_Texto de leitura_
::::::

Mais de 400 documentos internacionais, incluindo guias de práticas obrigatórias e não-obrigatórias, manuais de orientação em nanosegurança, projetos de lei e diretrizes em nanoregulação, analisam o progresso dos programas de políticas públicas mundiais na área de nanossegurança e nanorregulação.

A maioria dos documentos cita a necessidade de ações harmonizadas em aspectos em liderança e governância em nanotecnologia, benefícios da nanotecnologia, discussão sobre uma adaptação da legislação existente ou regulação/fiscalização específica para os nanoprodutos, e aspectos éticos e sociais da nanotecnologia.

A perspectiva para o delineamento de um plano regulatório em nanotecnologia deve envolver uma maior transparência do setor industrial no processo de regulação dos nanoprodutos; metas segmentos envolvidos na gestão de riscos regulação da nanotecnologia (Universidades e Centros de Pesquisa; Indústrias; Governo; Público, Instituições Civil, Organizações Não-Governamentais e Consumidores; e, Outras Organizações Internacionais); revisão dos documentos favoráveis e contrários à utilização do Princípio da Precaução como um mecanismo de contenção de riscos em situações de incertezas éticas, sociais e jurídicas da nanotecnologia; identificação das organizações mais ativas no contexto mundial em atividades envolvendo normalização das nanotecnologias; identifcação das principais Organizações Não-Governamentais envolvidas em projetos de recomendações em nanosegurança e nanoregulação; entre outras.

::::::

_Experimente_
Transforme em lista o parágrafo do texto sobre nanorregulação que começa com "A maioria dos documentos cita", sem perder os fatos principais. Os dados abaixo provêm de outra fonte.

[Registros de um conjunto de dados]
::::::

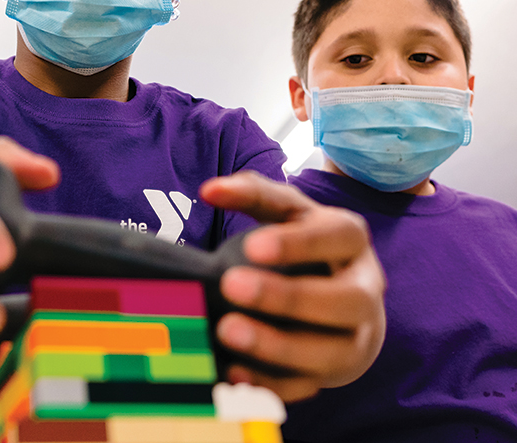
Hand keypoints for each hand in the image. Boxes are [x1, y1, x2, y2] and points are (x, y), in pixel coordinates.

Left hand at [199, 171, 385, 401]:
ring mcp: (356, 337)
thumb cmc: (307, 244)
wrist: (347, 297)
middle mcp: (364, 291)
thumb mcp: (288, 213)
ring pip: (332, 350)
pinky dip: (271, 383)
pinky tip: (234, 372)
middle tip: (231, 285)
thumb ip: (253, 194)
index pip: (337, 237)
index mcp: (351, 242)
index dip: (298, 243)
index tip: (252, 245)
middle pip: (343, 300)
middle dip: (288, 297)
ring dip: (277, 344)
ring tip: (226, 330)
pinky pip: (309, 385)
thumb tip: (210, 190)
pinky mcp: (336, 373)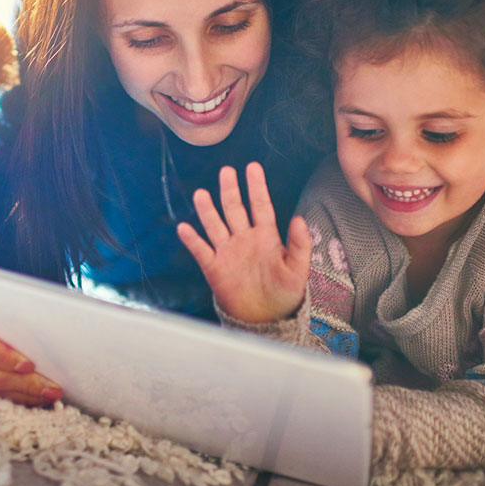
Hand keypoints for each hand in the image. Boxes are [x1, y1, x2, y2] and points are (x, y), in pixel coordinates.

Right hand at [0, 306, 62, 404]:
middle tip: (52, 388)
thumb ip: (15, 320)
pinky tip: (35, 398)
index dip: (5, 357)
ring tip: (49, 395)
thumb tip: (49, 329)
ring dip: (25, 396)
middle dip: (26, 384)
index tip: (30, 365)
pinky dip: (16, 398)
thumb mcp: (2, 311)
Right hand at [177, 162, 310, 323]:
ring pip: (215, 225)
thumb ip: (300, 244)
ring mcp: (228, 251)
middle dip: (230, 190)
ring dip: (207, 210)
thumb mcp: (298, 269)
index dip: (257, 187)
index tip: (253, 167)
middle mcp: (244, 238)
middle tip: (226, 171)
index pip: (260, 206)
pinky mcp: (214, 267)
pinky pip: (201, 250)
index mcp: (266, 236)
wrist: (266, 318)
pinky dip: (192, 240)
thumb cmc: (285, 292)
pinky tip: (184, 227)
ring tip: (201, 194)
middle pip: (234, 209)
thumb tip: (299, 219)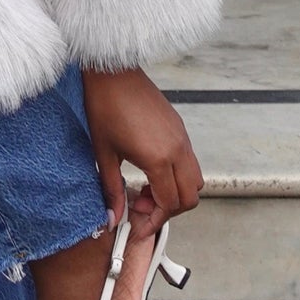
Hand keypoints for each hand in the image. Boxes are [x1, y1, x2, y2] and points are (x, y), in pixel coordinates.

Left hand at [80, 64, 202, 235]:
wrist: (113, 72)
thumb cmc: (105, 107)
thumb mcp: (104, 154)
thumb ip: (111, 189)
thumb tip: (113, 219)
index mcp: (158, 159)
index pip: (170, 204)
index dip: (154, 221)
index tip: (138, 227)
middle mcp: (177, 150)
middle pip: (190, 197)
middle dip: (167, 210)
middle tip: (140, 206)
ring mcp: (182, 138)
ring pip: (195, 180)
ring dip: (174, 193)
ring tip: (143, 187)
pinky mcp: (180, 128)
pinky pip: (189, 162)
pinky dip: (176, 176)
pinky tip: (149, 169)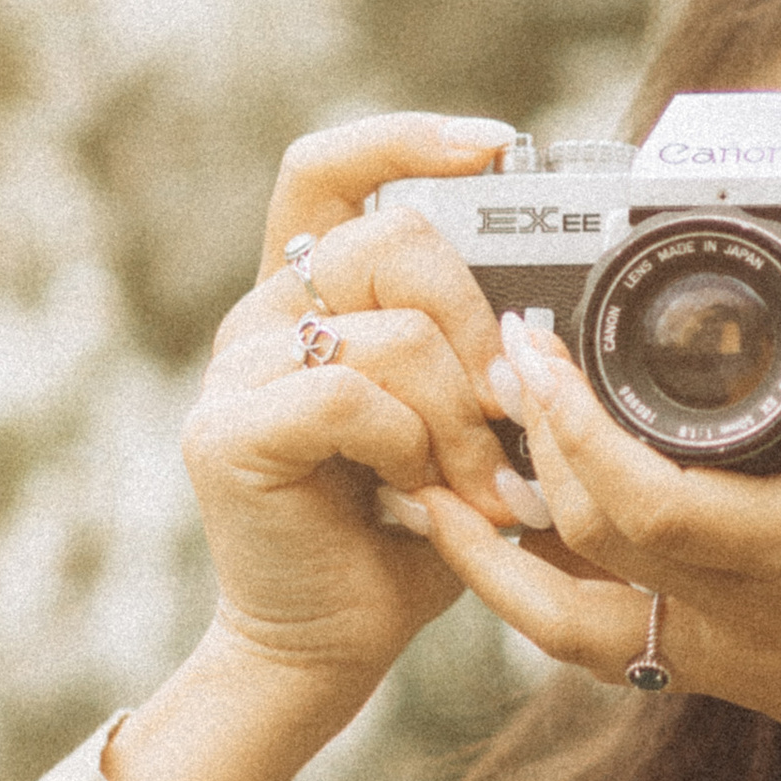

::::::

_Resolução_
A maioria dos documentos cita a necessidade de ações harmonizadas nos seguintes pontos:
- liderança e governância em nanotecnologia;
- benefícios da nanotecnologia;
- adaptação da legislação existente ou regulação/fiscalização específica para os nanoprodutos;
- aspectos éticos e sociais da nanotecnologia.